The following are remarks by Susan Sommer at the “Lambda Legal in DC” event held at the Newseum on June 15.
We come together tonight, as a community, united in sorrow, anger and resolve after the tragedy this past weekend in Orlando, when members of the LGBT community were gunned down, on a night celebrating Latinx culture as well.
Young men and women, transgender and cisgender, joined in pride in themselves; in their exuberance to dance and express who they are; in friendship, camaraderie and perhaps romance, had done what so many here tonight have done as well—and in a sense, what we are doing this very evening: building and enjoying community, reveling in the progress that LGBT Americans have made in this country, taking pride in the LGBT and Latinx experience and identity, and exercising the liberty to stand up as LGBT individuals and allies and to expect the same freedoms, safety and pleasures that others in our country enjoy.
We are devastated to think of so many lives lost, so many injured and suffering, so many grieving families and friends, and the deep psychic scars we all will bear from this senseless violence targeting LGBT people and their friends on a tragic weekend night.

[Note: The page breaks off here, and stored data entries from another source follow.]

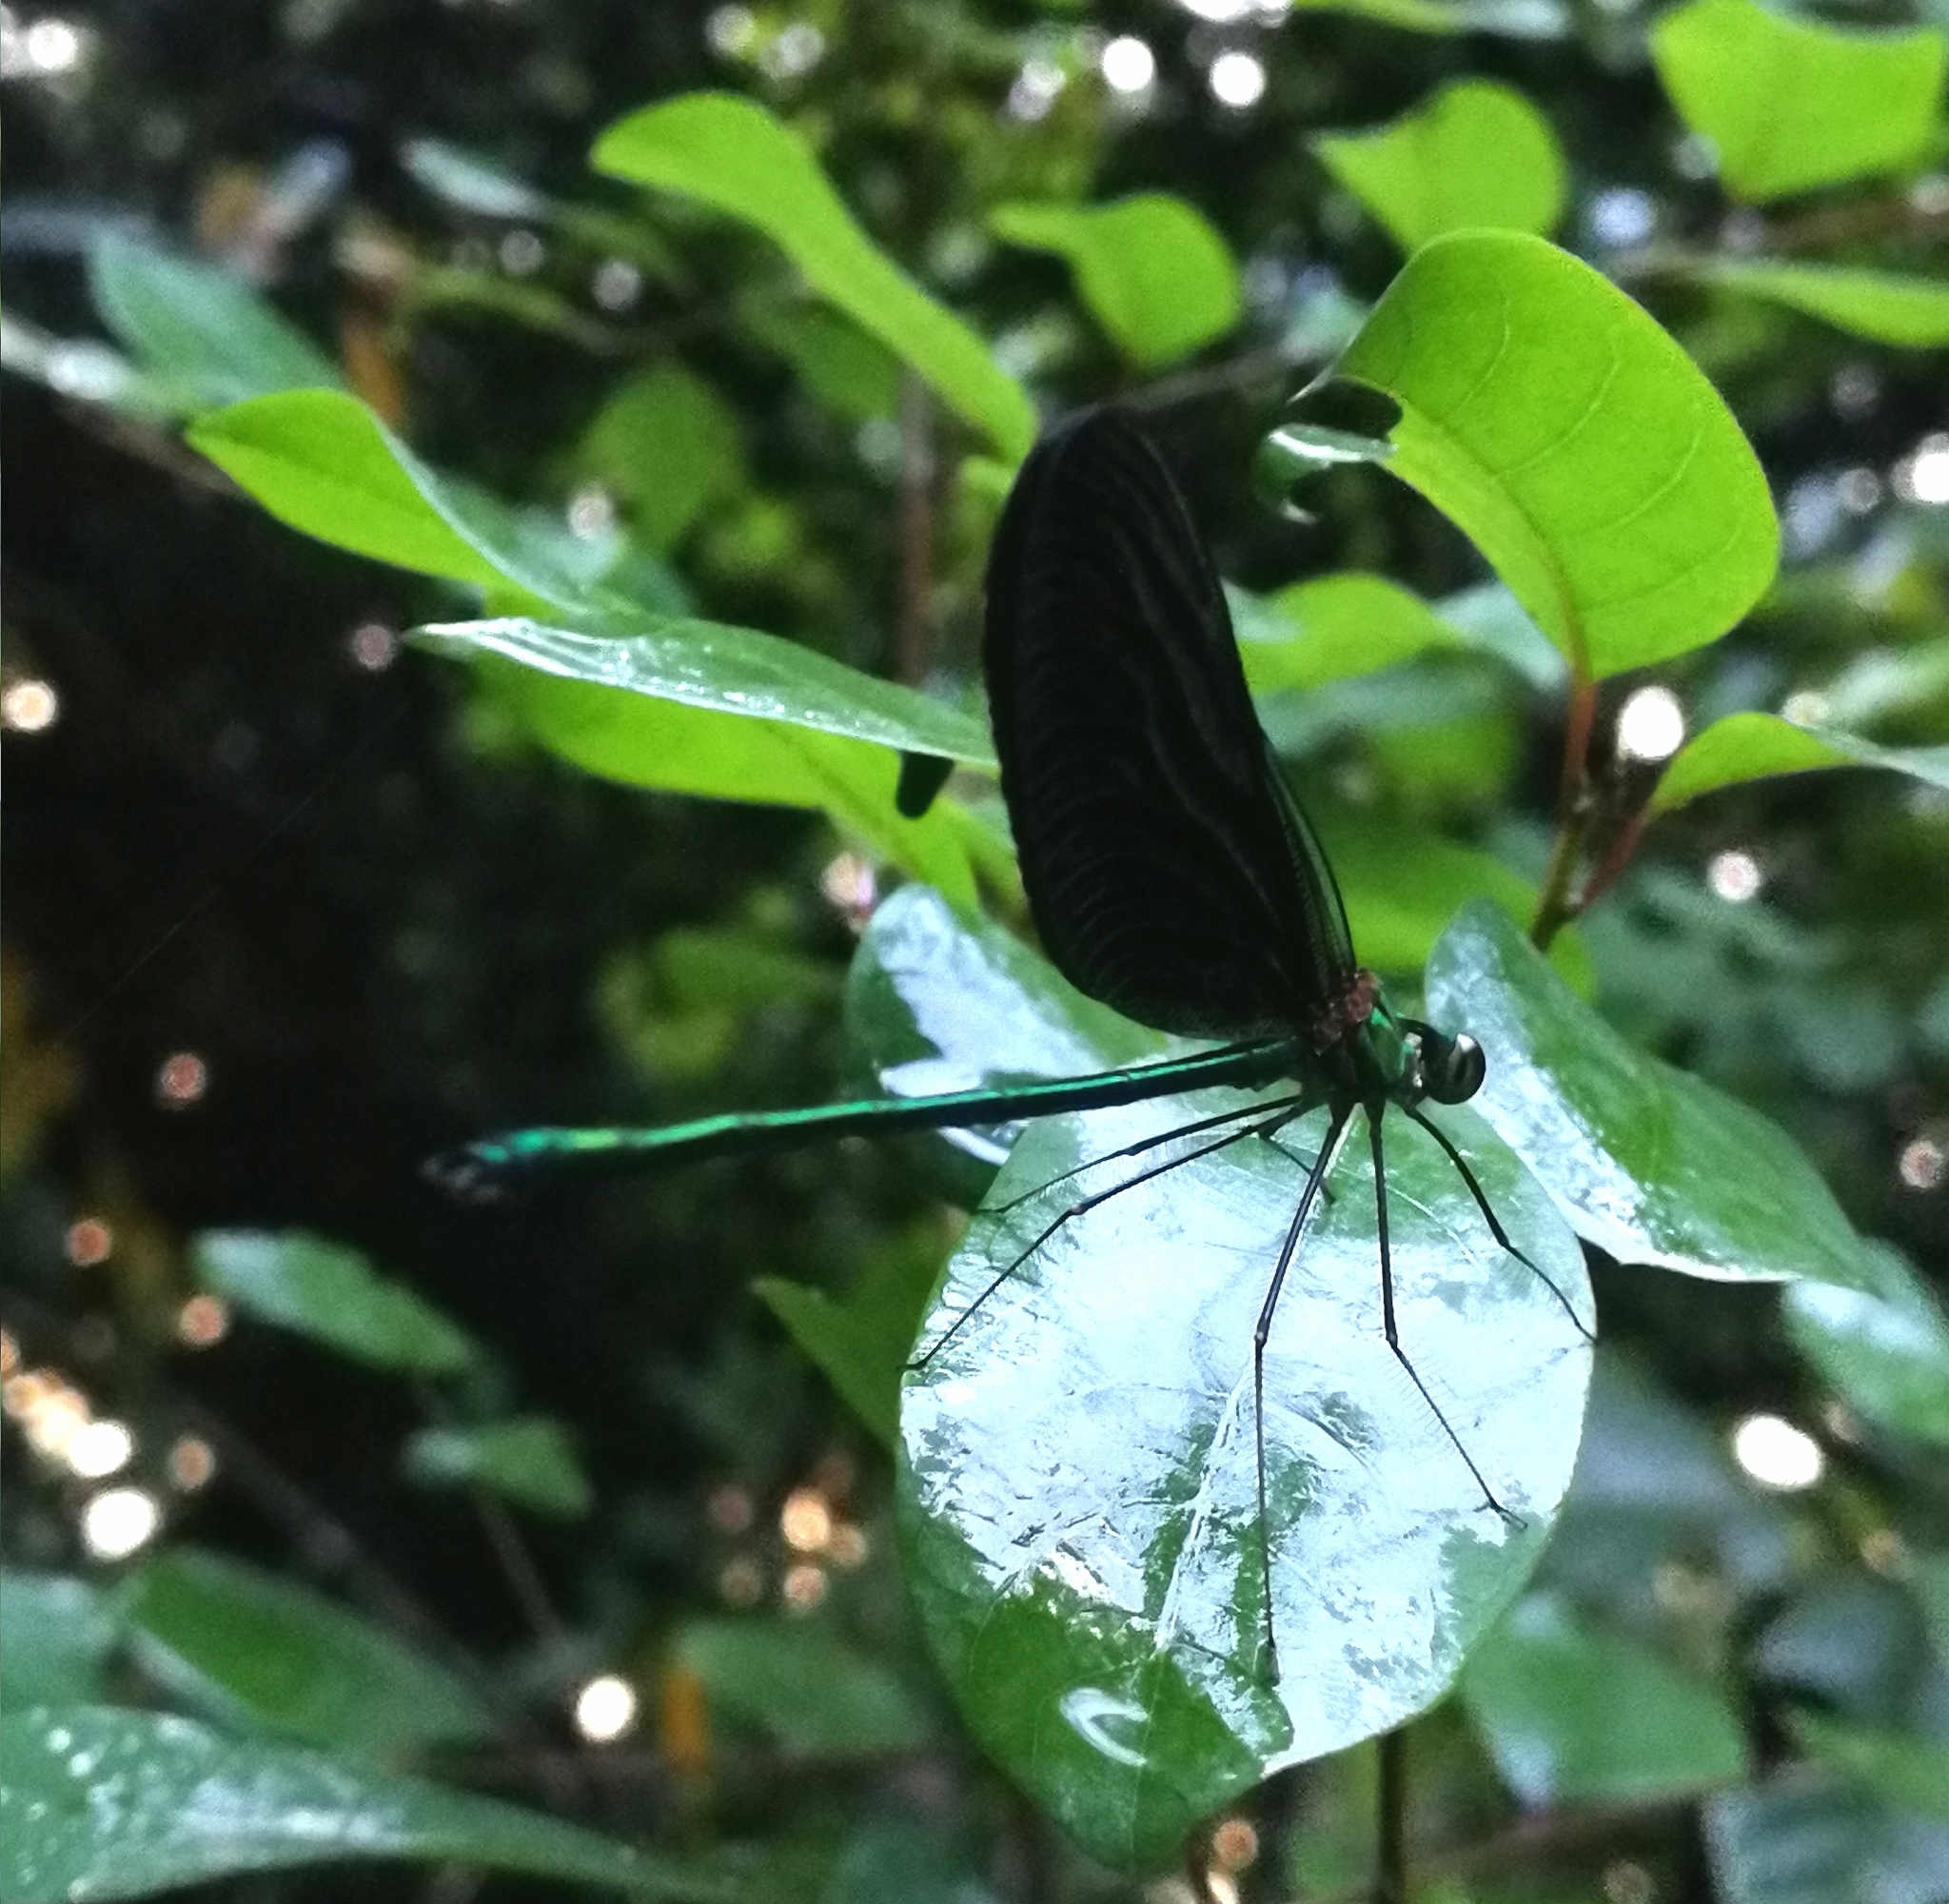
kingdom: Animalia
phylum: Arthropoda
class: Insecta
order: Odonata
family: Calopterygidae
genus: Neurobasis
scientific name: Neurobasis chinensis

And I am angry. I am angry that LGBT people and those living with HIV in our country continue not to be safe in their jobs, in their families, in their communities, in the places where they congregate and seek refuge, in the places where historically LGBT people could find one another and express their sexuality and pride.
I speak not only of this horrible atrocity, as abominable as it was. No, I am angered as well by the daily acts of discrimination and aggression—and violence—that must galvanize us to carry on and continue our work, to double down on our resolve to secure liberty and equality for all.
While a mass shooting with an assault weapon shocks us, as it should, we are painfully aware that individual LGBT people, and especially transgender people of color, over and over are targeted for violence and murder, and that all these acts of violence must end.